The frontend nginx container requires the BACKEND_HOST environment variable to know where to proxy API requests. Verify BACKEND_HOST is set to the backend's Default domain (without https://) and all rate limit and timeout variables are present.

Frontend: 301 redirect loop or API requests fail

If the frontend loads but API calls fail with 301 redirects or mixed content errors, check that BACKEND_SCHEME is set to https. Azure App Service forces HTTPS on all incoming requests — if the frontend proxies to the backend over http://, the backend responds with a 301 redirect to HTTPS, which nginx cannot follow, creating an infinite loop.

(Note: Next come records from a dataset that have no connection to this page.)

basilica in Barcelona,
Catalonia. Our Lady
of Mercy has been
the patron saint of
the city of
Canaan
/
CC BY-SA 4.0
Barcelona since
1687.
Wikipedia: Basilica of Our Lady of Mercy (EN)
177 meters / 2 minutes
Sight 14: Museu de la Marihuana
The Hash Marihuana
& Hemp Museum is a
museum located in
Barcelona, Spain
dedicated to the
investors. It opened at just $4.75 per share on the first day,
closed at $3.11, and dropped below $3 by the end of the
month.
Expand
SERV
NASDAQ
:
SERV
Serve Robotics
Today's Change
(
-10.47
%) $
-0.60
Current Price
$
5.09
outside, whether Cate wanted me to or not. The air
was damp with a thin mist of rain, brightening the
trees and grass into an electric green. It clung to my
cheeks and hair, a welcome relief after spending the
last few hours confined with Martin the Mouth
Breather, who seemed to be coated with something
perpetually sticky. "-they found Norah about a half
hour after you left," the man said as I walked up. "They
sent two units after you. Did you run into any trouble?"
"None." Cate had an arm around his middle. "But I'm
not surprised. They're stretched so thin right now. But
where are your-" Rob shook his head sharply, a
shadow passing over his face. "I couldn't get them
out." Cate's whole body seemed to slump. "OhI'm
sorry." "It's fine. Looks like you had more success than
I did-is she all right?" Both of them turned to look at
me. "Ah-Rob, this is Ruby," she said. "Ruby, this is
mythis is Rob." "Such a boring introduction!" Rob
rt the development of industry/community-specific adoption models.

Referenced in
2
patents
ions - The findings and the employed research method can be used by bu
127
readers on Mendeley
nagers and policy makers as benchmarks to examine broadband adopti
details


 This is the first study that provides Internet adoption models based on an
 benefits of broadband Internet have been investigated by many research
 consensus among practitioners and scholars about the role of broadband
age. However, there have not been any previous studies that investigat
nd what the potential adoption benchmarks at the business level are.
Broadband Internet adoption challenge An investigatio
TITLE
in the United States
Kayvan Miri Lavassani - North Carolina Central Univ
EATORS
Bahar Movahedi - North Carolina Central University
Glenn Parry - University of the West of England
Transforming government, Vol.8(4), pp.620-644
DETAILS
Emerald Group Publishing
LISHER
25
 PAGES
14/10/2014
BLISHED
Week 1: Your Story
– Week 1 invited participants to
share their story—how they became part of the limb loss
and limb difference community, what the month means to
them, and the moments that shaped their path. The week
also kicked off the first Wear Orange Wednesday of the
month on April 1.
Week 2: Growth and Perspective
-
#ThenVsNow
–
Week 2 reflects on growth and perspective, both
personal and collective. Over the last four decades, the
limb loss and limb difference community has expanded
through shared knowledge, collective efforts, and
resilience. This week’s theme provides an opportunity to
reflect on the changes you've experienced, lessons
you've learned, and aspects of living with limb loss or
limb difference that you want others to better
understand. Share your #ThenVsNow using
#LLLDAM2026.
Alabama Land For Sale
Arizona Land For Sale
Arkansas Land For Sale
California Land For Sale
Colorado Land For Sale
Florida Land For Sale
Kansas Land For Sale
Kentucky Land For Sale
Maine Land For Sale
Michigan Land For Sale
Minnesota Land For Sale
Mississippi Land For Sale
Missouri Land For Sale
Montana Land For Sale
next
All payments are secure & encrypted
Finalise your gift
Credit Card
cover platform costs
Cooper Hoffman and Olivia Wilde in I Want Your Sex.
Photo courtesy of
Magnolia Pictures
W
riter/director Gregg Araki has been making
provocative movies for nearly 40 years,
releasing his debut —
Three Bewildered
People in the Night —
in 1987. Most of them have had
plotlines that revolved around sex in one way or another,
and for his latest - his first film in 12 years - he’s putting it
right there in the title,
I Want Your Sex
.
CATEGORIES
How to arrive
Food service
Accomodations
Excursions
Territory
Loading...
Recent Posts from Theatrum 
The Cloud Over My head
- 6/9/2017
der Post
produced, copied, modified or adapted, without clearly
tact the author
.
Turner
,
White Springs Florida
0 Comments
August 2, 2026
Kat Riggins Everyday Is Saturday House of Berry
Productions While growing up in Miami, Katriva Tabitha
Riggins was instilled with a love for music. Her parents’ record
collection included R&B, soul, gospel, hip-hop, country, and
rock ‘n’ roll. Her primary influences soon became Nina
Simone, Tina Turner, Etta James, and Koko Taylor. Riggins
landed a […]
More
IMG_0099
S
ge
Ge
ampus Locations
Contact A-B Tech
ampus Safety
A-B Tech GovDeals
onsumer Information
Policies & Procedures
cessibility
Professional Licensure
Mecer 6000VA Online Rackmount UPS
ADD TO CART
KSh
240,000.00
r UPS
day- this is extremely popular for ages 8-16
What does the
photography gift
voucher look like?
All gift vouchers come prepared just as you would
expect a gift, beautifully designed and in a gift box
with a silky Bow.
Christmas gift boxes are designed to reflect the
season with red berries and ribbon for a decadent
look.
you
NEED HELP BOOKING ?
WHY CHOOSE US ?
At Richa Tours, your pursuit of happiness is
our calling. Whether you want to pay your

Container image pull fails from ECR
  1. Verify the image exists by running locally: docker pull public.ecr.aws/apryse/fluent-manager-backend:x.y.z
  2. If the App Service has VNet integration with Outbound internet traffic checked, uncheck it.
  3. If your organization restricts outbound internet access, mirror the images to an Azure Container Registry (ACR).
App Service plan quota error

If you receive "Operation cannot be completed without additional quota", your subscription does not have enough vCPU quota for the selected SKU. Request a quota increase, try a different SKU, or use a Basic B3 plan for testing.

Resource group deletion blocked by a lock

If you cannot delete the resource group due to an AzureBackupProtectionLock, go to the resource group's Settings > Locks and delete the lock. This requires Owner permissions on the subscription. The lock is typically auto-created by Azure Backup on storage accounts.